Information shown:
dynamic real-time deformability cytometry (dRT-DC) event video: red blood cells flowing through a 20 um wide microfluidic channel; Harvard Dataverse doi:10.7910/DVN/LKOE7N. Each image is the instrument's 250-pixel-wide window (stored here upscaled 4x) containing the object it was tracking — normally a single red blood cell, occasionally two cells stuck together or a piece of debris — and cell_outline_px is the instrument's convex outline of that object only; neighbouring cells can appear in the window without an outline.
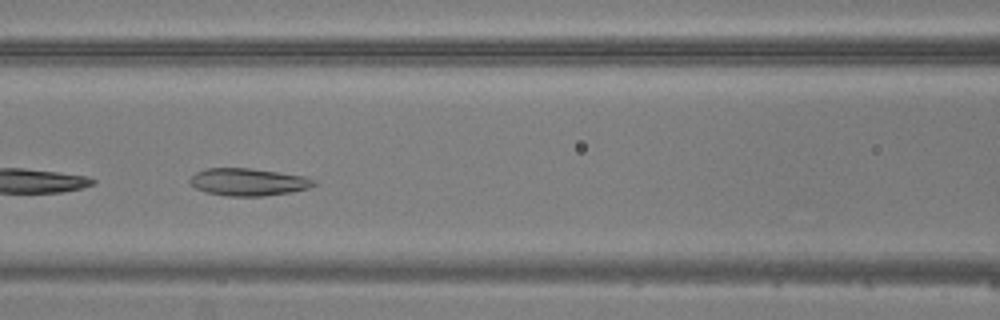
{"species": "common noctule bat (a hibernating species)", "species_latin": "Nyctalus noctula", "temperature_condition": "warm", "stored_images_in_passage": 5, "camera_frame_rate_fps": 3000, "um_per_image_px": 0.085, "animal": {"sex": "male", "body_mass_g": 20.5, "forearm_length_mm": 52.5}, "frame": {"image": 1, "passage_image": 5, "time_ms": 5.0, "image_size_px": [1000, 320], "cell_outline_px": [[316, 184], [308, 188], [292, 192], [264, 196], [228, 196], [208, 192], [196, 188], [188, 184], [188, 180], [196, 172], [208, 168], [248, 168], [304, 176], [316, 180]], "centroid_in_image_um": [21.09, 15.47], "position_along_channel_um": 145.5, "area_um2": 19.71}}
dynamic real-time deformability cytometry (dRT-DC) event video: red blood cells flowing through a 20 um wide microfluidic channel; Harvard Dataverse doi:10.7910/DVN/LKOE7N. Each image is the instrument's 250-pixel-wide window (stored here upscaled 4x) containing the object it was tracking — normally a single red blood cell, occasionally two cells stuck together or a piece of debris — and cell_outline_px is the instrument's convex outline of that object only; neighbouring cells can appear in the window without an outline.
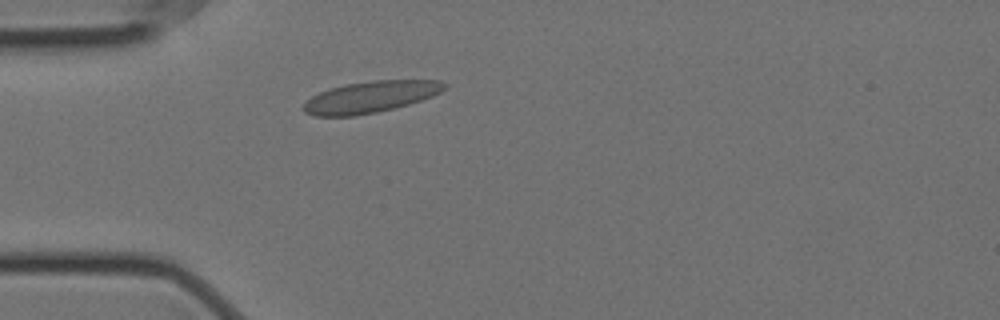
{"species": "Egyptian fruit bat (a non-hibernating species)", "species_latin": "Rousettus aegyptiacus", "temperature_condition": "cold", "stored_images_in_passage": 50, "camera_frame_rate_fps": 3000, "um_per_image_px": 0.085, "animal": {"sex": "female"}, "frame": {"image": 1, "passage_image": 9, "time_ms": 2.667, "image_size_px": [1000, 320], "cell_outline_px": [[448, 84], [440, 92], [432, 96], [408, 104], [376, 112], [356, 116], [312, 116], [304, 112], [300, 108], [312, 96], [328, 88], [344, 84], [372, 80], [440, 80]], "centroid_in_image_um": [31.44, 8.24], "position_along_channel_um": 53.6, "area_um2": 25.89}}
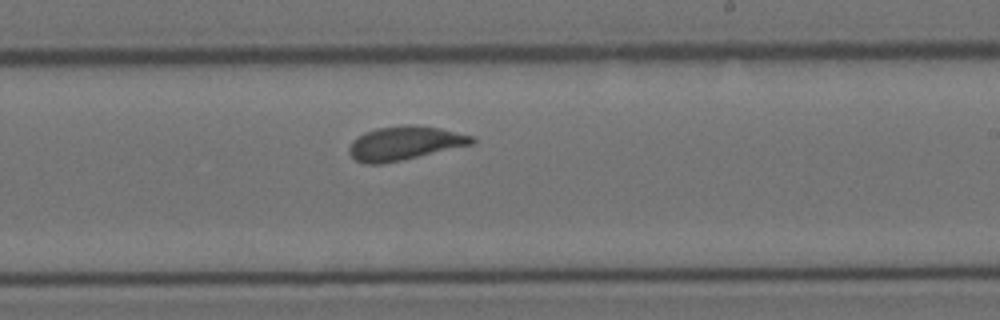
{"frame": {"image": 2, "passage_image": 27, "time_ms": 8.667, "image_size_px": [1000, 320], "cell_outline_px": [[476, 140], [472, 144], [400, 160], [380, 164], [364, 164], [356, 160], [348, 152], [348, 148], [352, 140], [364, 132], [376, 128], [404, 124], [416, 124], [440, 128], [472, 136]], "centroid_in_image_um": [34.34, 12.15], "position_along_channel_um": 254.7, "area_um2": 24.1}}
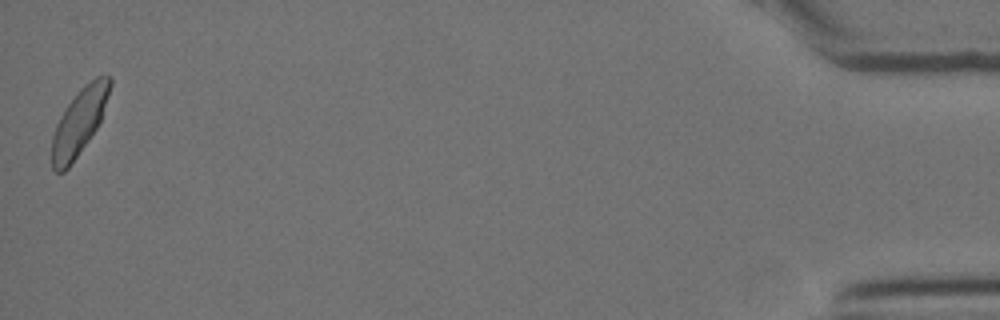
{"frame": {"image": 3, "passage_image": 50, "time_ms": 16.333, "image_size_px": [1000, 320], "cell_outline_px": [[112, 84], [100, 120], [96, 128], [88, 140], [68, 168], [64, 172], [56, 172], [52, 168], [52, 136], [56, 124], [60, 116], [68, 104], [80, 88], [84, 84], [96, 76], [112, 76]], "centroid_in_image_um": [6.72, 10.33], "position_along_channel_um": 428.5, "area_um2": 22.08}}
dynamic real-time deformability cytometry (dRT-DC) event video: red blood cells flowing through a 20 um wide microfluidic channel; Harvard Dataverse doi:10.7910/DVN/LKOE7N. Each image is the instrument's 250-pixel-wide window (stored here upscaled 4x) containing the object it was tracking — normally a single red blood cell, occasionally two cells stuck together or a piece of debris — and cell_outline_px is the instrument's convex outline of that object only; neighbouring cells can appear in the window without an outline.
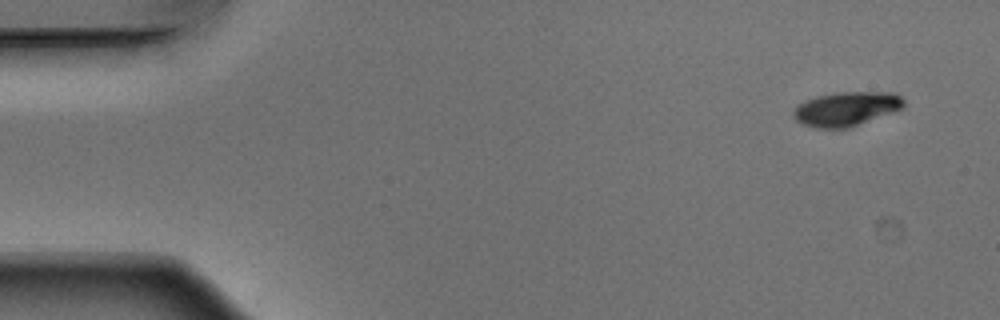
{"species": "Egyptian fruit bat (a non-hibernating species)", "species_latin": "Rousettus aegyptiacus", "temperature_condition": "warm", "stored_images_in_passage": 50, "camera_frame_rate_fps": 3000, "um_per_image_px": 0.085, "animal": {"sex": "male"}, "frame": {"image": 1, "passage_image": 1, "time_ms": 0.0, "image_size_px": [1000, 320], "cell_outline_px": [[904, 108], [848, 128], [816, 128], [804, 124], [796, 120], [792, 112], [792, 108], [796, 104], [804, 100], [816, 96], [840, 92], [892, 92], [900, 96], [904, 100]], "centroid_in_image_um": [71.91, 9.24], "position_along_channel_um": 13.1, "area_um2": 22.08}}
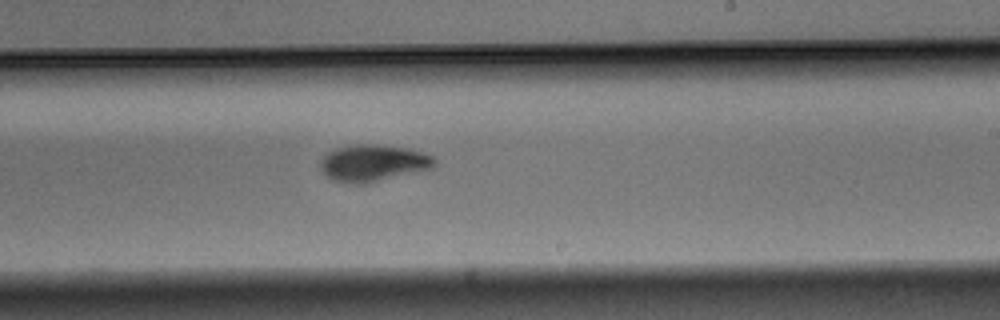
{"frame": {"image": 2, "passage_image": 29, "time_ms": 9.333, "image_size_px": [1000, 320], "cell_outline_px": [[436, 164], [432, 168], [364, 184], [356, 184], [336, 180], [328, 176], [320, 168], [320, 160], [328, 152], [336, 148], [356, 144], [376, 144], [408, 148], [432, 156], [436, 160]], "centroid_in_image_um": [31.72, 13.84], "position_along_channel_um": 257.3, "area_um2": 24.16}}
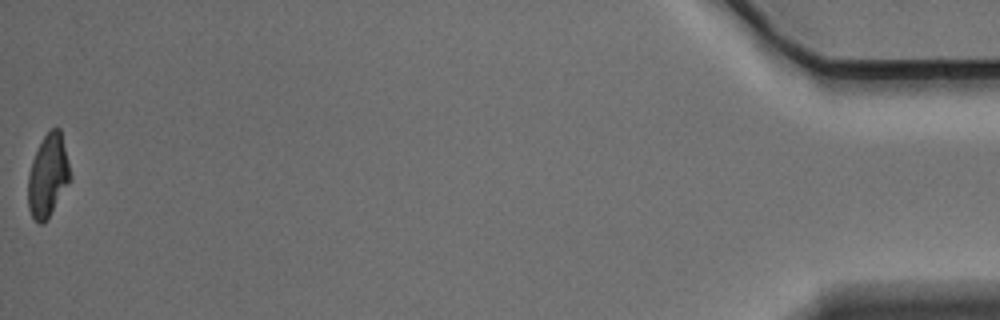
{"frame": {"image": 3, "passage_image": 50, "time_ms": 16.333, "image_size_px": [1000, 320], "cell_outline_px": [[72, 180], [44, 224], [40, 224], [32, 216], [28, 208], [28, 176], [32, 160], [44, 136], [52, 128], [60, 128], [72, 176]], "centroid_in_image_um": [4.1, 14.96], "position_along_channel_um": 431.1, "area_um2": 20.29}, "authors_computed_cell_mechanics": {"area_um2": 23.0911, "velocity_mm_per_s": 3.8722, "shape_relaxation_time_tau1_ms": 2.4597, "shape_relaxation_time_tau2_ms": 9.5569, "deformation_change_tau1": 0.1223, "deformation_change_tau2": 0.1166}}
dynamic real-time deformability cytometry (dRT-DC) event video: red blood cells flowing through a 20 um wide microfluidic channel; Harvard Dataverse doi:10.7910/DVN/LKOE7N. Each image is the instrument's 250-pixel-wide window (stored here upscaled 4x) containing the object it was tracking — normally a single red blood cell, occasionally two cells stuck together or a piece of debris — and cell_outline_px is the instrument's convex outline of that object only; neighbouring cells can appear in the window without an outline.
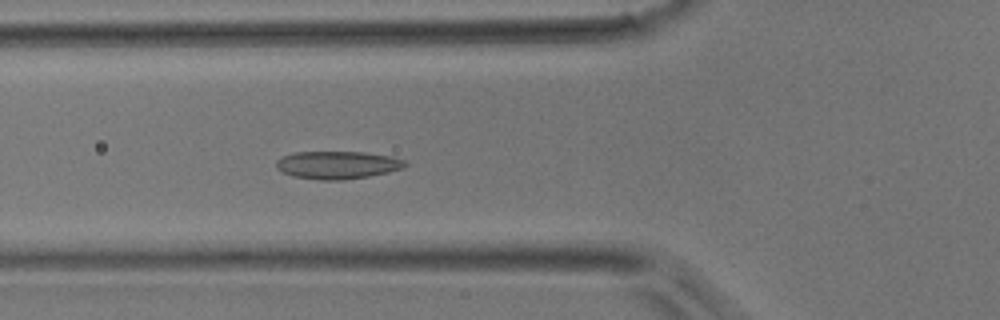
{"species": "common noctule bat (a hibernating species)", "species_latin": "Nyctalus noctula", "temperature_condition": "room temperature", "stored_images_in_passage": 20, "camera_frame_rate_fps": 3000, "um_per_image_px": 0.085, "animal": {"sex": "male", "body_mass_g": 17.9}, "frame": {"image": 1, "passage_image": 9, "time_ms": 2.667, "image_size_px": [1000, 320], "cell_outline_px": [[408, 164], [404, 168], [388, 172], [368, 176], [344, 180], [320, 180], [292, 176], [276, 168], [276, 160], [284, 156], [296, 152], [364, 152], [392, 156], [408, 160]], "centroid_in_image_um": [28.74, 14.02], "position_along_channel_um": 97.1, "area_um2": 20.98}}
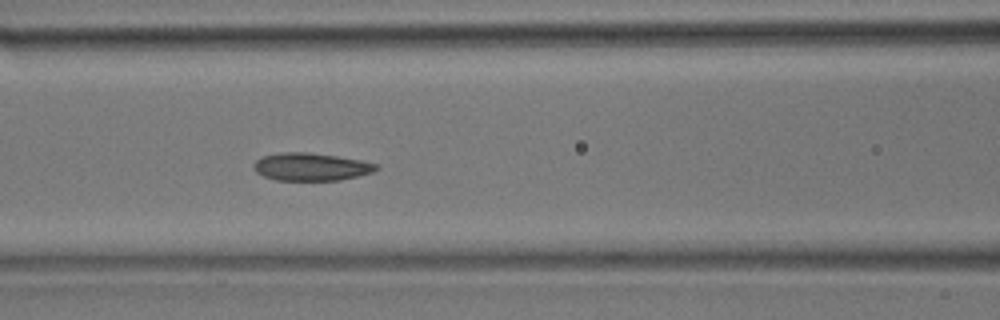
{"frame": {"image": 2, "passage_image": 12, "time_ms": 3.667, "image_size_px": [1000, 320], "cell_outline_px": [[380, 168], [372, 172], [340, 180], [276, 180], [264, 176], [256, 172], [252, 168], [256, 160], [260, 156], [284, 152], [308, 152], [336, 156], [360, 160], [376, 164]], "centroid_in_image_um": [26.4, 14.17], "position_along_channel_um": 140.2, "area_um2": 19.71}}
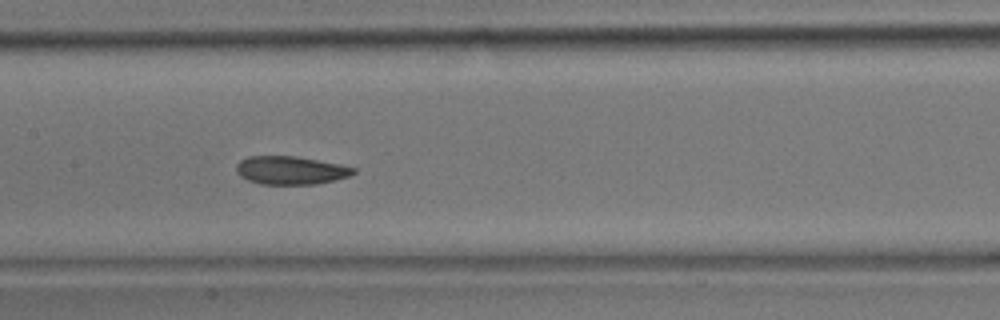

Goal: Copy every line above word for word and exclude the pictures.

Exercise result:
dynamic real-time deformability cytometry (dRT-DC) event video: red blood cells flowing through a 20 um wide microfluidic channel; Harvard Dataverse doi:10.7910/DVN/LKOE7N. Each image is the instrument's 250-pixel-wide window (stored here upscaled 4x) containing the object it was tracking — normally a single red blood cell, occasionally two cells stuck together or a piece of debris — and cell_outline_px is the instrument's convex outline of that object only; neighbouring cells can appear in the window without an outline.
{"species": "common noctule bat (a hibernating species)", "species_latin": "Nyctalus noctula", "temperature_condition": "warm", "stored_images_in_passage": 5, "camera_frame_rate_fps": 3000, "um_per_image_px": 0.085, "animal": {"sex": "male", "body_mass_g": 20.5, "forearm_length_mm": 52.5}, "frame": {"image": 1, "passage_image": 5, "time_ms": 5.0, "image_size_px": [1000, 320], "cell_outline_px": [[316, 184], [308, 188], [292, 192], [264, 196], [228, 196], [208, 192], [196, 188], [188, 184], [188, 180], [196, 172], [208, 168], [248, 168], [304, 176], [316, 180]], "centroid_in_image_um": [21.09, 15.47], "position_along_channel_um": 145.5, "area_um2": 19.71}}
dynamic real-time deformability cytometry (dRT-DC) event video: red blood cells flowing through a 20 um wide microfluidic channel; Harvard Dataverse doi:10.7910/DVN/LKOE7N. Each image is the instrument's 250-pixel-wide window (stored here upscaled 4x) containing the object it was tracking — normally a single red blood cell, occasionally two cells stuck together or a piece of debris — and cell_outline_px is the instrument's convex outline of that object only; neighbouring cells can appear in the window without an outline.
{"species": "Egyptian fruit bat (a non-hibernating species)", "species_latin": "Rousettus aegyptiacus", "temperature_condition": "cold", "stored_images_in_passage": 50, "camera_frame_rate_fps": 3000, "um_per_image_px": 0.085, "animal": {"sex": "female"}, "frame": {"image": 1, "passage_image": 9, "time_ms": 2.667, "image_size_px": [1000, 320], "cell_outline_px": [[448, 84], [440, 92], [432, 96], [408, 104], [376, 112], [356, 116], [312, 116], [304, 112], [300, 108], [312, 96], [328, 88], [344, 84], [372, 80], [440, 80]], "centroid_in_image_um": [31.44, 8.24], "position_along_channel_um": 53.6, "area_um2": 25.89}}
{"frame": {"image": 2, "passage_image": 27, "time_ms": 8.667, "image_size_px": [1000, 320], "cell_outline_px": [[476, 140], [472, 144], [400, 160], [380, 164], [364, 164], [356, 160], [348, 152], [348, 148], [352, 140], [364, 132], [376, 128], [404, 124], [416, 124], [440, 128], [472, 136]], "centroid_in_image_um": [34.34, 12.15], "position_along_channel_um": 254.7, "area_um2": 24.1}}
{"frame": {"image": 3, "passage_image": 50, "time_ms": 16.333, "image_size_px": [1000, 320], "cell_outline_px": [[112, 84], [100, 120], [96, 128], [88, 140], [68, 168], [64, 172], [56, 172], [52, 168], [52, 136], [56, 124], [60, 116], [68, 104], [80, 88], [84, 84], [96, 76], [112, 76]], "centroid_in_image_um": [6.72, 10.33], "position_along_channel_um": 428.5, "area_um2": 22.08}}
dynamic real-time deformability cytometry (dRT-DC) event video: red blood cells flowing through a 20 um wide microfluidic channel; Harvard Dataverse doi:10.7910/DVN/LKOE7N. Each image is the instrument's 250-pixel-wide window (stored here upscaled 4x) containing the object it was tracking — normally a single red blood cell, occasionally two cells stuck together or a piece of debris — and cell_outline_px is the instrument's convex outline of that object only; neighbouring cells can appear in the window without an outline.
{"species": "Egyptian fruit bat (a non-hibernating species)", "species_latin": "Rousettus aegyptiacus", "temperature_condition": "warm", "stored_images_in_passage": 50, "camera_frame_rate_fps": 3000, "um_per_image_px": 0.085, "animal": {"sex": "male"}, "frame": {"image": 1, "passage_image": 1, "time_ms": 0.0, "image_size_px": [1000, 320], "cell_outline_px": [[904, 108], [848, 128], [816, 128], [804, 124], [796, 120], [792, 112], [792, 108], [796, 104], [804, 100], [816, 96], [840, 92], [892, 92], [900, 96], [904, 100]], "centroid_in_image_um": [71.91, 9.24], "position_along_channel_um": 13.1, "area_um2": 22.08}}
{"frame": {"image": 2, "passage_image": 29, "time_ms": 9.333, "image_size_px": [1000, 320], "cell_outline_px": [[436, 164], [432, 168], [364, 184], [356, 184], [336, 180], [328, 176], [320, 168], [320, 160], [328, 152], [336, 148], [356, 144], [376, 144], [408, 148], [432, 156], [436, 160]], "centroid_in_image_um": [31.72, 13.84], "position_along_channel_um": 257.3, "area_um2": 24.16}}
{"frame": {"image": 3, "passage_image": 50, "time_ms": 16.333, "image_size_px": [1000, 320], "cell_outline_px": [[72, 180], [44, 224], [40, 224], [32, 216], [28, 208], [28, 176], [32, 160], [44, 136], [52, 128], [60, 128], [72, 176]], "centroid_in_image_um": [4.1, 14.96], "position_along_channel_um": 431.1, "area_um2": 20.29}, "authors_computed_cell_mechanics": {"area_um2": 23.0911, "velocity_mm_per_s": 3.8722, "shape_relaxation_time_tau1_ms": 2.4597, "shape_relaxation_time_tau2_ms": 9.5569, "deformation_change_tau1": 0.1223, "deformation_change_tau2": 0.1166}}
dynamic real-time deformability cytometry (dRT-DC) event video: red blood cells flowing through a 20 um wide microfluidic channel; Harvard Dataverse doi:10.7910/DVN/LKOE7N. Each image is the instrument's 250-pixel-wide window (stored here upscaled 4x) containing the object it was tracking — normally a single red blood cell, occasionally two cells stuck together or a piece of debris — and cell_outline_px is the instrument's convex outline of that object only; neighbouring cells can appear in the window without an outline.
{"species": "common noctule bat (a hibernating species)", "species_latin": "Nyctalus noctula", "temperature_condition": "room temperature", "stored_images_in_passage": 20, "camera_frame_rate_fps": 3000, "um_per_image_px": 0.085, "animal": {"sex": "male", "body_mass_g": 17.9}, "frame": {"image": 1, "passage_image": 9, "time_ms": 2.667, "image_size_px": [1000, 320], "cell_outline_px": [[408, 164], [404, 168], [388, 172], [368, 176], [344, 180], [320, 180], [292, 176], [276, 168], [276, 160], [284, 156], [296, 152], [364, 152], [392, 156], [408, 160]], "centroid_in_image_um": [28.74, 14.02], "position_along_channel_um": 97.1, "area_um2": 20.98}}
{"frame": {"image": 2, "passage_image": 12, "time_ms": 3.667, "image_size_px": [1000, 320], "cell_outline_px": [[380, 168], [372, 172], [340, 180], [276, 180], [264, 176], [256, 172], [252, 168], [256, 160], [260, 156], [284, 152], [308, 152], [336, 156], [360, 160], [376, 164]], "centroid_in_image_um": [26.4, 14.17], "position_along_channel_um": 140.2, "area_um2": 19.71}}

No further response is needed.